Entonces hacían lo que hicieron los antepasados ―lo único que estos sabían hacer cuando se sentían acechados por el mal, por los demonios, los espíritus sanguinarios o vampiros―, desenvainar los bolos, los baladaos, y atacar al enemigo, no importaba si tenía barcos de madera, arcabuces, ballestas, lanzas, cañones, rifles de repetición, ametralladoras o destructores blindados. A imitación de los valientes antepasados, los grandes datus, contrataron asesinos, matones profesionales, mercenarios, informantes, para individualizar a sus enemigos, aquellos que (por supuesto) sembraban la discordia y el descontento entre las masas sin entrada a los salones de juego, sin dinero para comprar putas o soñar las lánguidas fantasías de los adictos.

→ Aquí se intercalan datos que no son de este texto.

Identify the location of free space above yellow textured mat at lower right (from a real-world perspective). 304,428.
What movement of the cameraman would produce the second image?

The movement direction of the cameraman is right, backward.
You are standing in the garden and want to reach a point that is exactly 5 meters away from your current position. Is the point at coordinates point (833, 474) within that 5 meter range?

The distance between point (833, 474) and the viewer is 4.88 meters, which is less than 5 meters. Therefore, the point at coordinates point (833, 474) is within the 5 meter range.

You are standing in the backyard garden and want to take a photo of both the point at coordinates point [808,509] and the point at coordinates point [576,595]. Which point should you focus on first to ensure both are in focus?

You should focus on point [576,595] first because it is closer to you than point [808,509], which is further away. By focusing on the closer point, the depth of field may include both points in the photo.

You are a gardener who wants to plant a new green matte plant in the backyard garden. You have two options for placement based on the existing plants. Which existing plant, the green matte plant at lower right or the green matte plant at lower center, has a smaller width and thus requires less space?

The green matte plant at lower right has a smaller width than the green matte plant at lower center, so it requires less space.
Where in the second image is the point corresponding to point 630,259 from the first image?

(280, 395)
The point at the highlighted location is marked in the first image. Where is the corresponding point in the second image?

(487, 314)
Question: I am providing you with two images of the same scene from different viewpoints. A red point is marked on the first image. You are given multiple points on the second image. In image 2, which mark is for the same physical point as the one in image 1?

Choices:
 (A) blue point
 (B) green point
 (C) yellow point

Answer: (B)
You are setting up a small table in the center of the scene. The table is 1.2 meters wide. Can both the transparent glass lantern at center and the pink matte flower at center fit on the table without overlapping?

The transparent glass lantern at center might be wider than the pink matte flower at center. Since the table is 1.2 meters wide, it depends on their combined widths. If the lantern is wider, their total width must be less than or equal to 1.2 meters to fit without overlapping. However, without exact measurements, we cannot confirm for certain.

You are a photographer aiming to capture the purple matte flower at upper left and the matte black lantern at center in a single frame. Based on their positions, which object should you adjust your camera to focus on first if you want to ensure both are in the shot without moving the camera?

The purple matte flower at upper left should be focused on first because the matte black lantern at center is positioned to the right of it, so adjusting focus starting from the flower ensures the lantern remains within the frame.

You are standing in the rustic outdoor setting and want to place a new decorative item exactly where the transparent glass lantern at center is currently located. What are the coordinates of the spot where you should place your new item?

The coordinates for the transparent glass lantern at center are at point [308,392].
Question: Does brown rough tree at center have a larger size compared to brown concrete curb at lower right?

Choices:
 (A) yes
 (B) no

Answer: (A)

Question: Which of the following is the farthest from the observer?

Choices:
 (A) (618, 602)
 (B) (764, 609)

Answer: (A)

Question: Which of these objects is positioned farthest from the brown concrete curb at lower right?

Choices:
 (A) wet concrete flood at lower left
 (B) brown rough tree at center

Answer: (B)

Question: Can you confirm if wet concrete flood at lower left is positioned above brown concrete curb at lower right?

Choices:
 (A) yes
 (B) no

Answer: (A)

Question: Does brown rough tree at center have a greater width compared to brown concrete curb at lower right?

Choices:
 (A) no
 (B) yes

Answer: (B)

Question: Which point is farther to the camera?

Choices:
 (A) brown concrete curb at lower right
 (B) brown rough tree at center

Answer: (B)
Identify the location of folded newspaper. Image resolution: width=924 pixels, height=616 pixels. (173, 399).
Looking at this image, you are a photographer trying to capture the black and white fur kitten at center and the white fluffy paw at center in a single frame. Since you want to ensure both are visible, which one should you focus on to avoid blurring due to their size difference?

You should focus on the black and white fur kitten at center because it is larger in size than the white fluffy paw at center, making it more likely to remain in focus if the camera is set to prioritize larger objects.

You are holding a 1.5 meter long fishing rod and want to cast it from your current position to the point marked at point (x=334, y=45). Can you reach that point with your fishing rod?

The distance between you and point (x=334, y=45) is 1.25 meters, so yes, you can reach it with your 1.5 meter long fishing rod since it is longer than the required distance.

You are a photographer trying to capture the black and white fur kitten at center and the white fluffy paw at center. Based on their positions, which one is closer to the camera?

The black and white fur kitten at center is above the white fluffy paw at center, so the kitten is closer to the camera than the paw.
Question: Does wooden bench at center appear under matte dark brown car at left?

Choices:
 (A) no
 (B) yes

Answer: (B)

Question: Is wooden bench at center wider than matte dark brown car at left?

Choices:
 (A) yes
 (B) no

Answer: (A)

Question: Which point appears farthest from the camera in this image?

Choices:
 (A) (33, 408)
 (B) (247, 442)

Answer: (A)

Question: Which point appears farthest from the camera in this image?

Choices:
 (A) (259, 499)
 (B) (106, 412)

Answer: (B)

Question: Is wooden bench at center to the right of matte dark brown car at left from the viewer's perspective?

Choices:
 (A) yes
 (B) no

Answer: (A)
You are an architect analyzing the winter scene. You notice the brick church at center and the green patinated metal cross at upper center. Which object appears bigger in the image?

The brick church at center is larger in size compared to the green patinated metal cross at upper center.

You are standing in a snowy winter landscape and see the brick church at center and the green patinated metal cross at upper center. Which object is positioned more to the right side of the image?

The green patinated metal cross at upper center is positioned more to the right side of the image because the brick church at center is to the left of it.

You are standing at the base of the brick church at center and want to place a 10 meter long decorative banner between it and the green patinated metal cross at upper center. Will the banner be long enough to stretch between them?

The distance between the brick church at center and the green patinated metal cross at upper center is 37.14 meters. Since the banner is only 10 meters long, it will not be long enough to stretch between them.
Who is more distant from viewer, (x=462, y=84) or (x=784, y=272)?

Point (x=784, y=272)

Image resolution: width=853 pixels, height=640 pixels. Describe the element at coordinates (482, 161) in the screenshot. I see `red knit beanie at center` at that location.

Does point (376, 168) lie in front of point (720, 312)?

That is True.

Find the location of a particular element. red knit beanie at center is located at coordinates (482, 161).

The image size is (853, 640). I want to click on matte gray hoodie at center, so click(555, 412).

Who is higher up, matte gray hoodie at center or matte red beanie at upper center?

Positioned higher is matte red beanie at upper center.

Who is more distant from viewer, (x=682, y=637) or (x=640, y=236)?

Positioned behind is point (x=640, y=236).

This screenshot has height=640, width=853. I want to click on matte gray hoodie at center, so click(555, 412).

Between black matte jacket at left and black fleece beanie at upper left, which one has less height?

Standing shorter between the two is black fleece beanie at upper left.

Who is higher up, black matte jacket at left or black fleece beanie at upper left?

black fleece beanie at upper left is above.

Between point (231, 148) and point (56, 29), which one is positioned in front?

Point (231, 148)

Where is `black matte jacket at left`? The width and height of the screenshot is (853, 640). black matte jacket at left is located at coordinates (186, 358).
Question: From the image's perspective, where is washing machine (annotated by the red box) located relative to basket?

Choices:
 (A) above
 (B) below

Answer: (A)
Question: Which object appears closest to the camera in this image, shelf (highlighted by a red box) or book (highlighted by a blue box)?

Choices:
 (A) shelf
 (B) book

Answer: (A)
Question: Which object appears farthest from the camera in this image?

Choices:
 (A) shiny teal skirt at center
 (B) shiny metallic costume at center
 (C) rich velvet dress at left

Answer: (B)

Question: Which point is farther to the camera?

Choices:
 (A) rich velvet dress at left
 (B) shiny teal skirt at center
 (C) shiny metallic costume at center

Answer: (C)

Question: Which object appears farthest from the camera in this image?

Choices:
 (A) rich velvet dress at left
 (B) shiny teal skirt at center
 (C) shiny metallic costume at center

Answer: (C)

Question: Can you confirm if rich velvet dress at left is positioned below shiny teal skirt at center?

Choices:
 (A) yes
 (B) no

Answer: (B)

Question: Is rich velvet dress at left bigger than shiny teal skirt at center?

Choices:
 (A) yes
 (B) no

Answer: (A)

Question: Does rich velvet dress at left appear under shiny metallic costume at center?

Seguramente eran esos descontentos los culpables.
Es así que las junglas de temibles bestias, de árboles centenarios e impenetrables matorrales de nuestros antepasados dieron paso a las junglas de asfalto y coches arrojando gases de escape, al calor anormal, a la atmósfera de inminente catástrofe, de negación resuelta y las fugas en masa de la tierra que alguna vez fue paradisíaca y que hoy es el paraíso de ladrones, rufianes, traficantes de esclavos, violadores, putas y asesinos.
Pero el mal siempre estuvo latente, desde el principio. La semilla estaba. De nuestra caída y expulsión del Paraíso. Es sólo que... al parecer, no podemos detenernos. El infierno parece estar constituido por círculos concéntricos sin fin, en espiral, hacia abajo, hacia abajo, hacia abajo.... y jamás topará fondo.
Después del paraíso perdido, la eterna pesadilla colectiva.